Principais finalidades do gerenciamento de riscos

Alinhar o apetite a risco com a estratégia adotada – os administradores avaliam o apetite a risco da organização ao analisar as estratégias, definindo os objetivos a elas relacionados e desenvolvendo mecanismos para gerenciar esses riscos.

Fortalecer as decisões em resposta aos riscos – o gerenciamento de riscos corporativos possibilita o rigor na identificação e na seleção de alternativas de respostas aos riscos – Como evitar, reduzir, compartilhar e aceitar os riscos.

Reduzir as surpresas e prejuízos operacionais – as organizações adquirem melhor capacidade para identificar eventos em potencial e estabelecer respostas a estes, reduzindo surpresas e custos ou prejuízos associados.

Identificar e administrar riscos múltiplos e entre empreendimentos – toda organização enfrenta uma gama de riscos que podem afetar diferentes áreas da organização.

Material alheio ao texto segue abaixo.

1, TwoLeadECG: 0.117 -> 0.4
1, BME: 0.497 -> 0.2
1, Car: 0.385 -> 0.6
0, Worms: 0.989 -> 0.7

O gerenciamento de riscos corporativos possibilita uma resposta eficaz a impactos inter-relacionados e, também, respostas integradas aos diversos riscos.

Aproveitar oportunidades – pelo fato de considerar todos os eventos em potencial, a organização posiciona-se para identificar e aproveitar as oportunidades de forma proativa.

Otimizar o capital – a obtenção de informações adequadas a respeito de riscos possibilita à administração conduzir uma avaliação eficaz das necessidades de capital como um todo e aprimorar a alocação desse capital.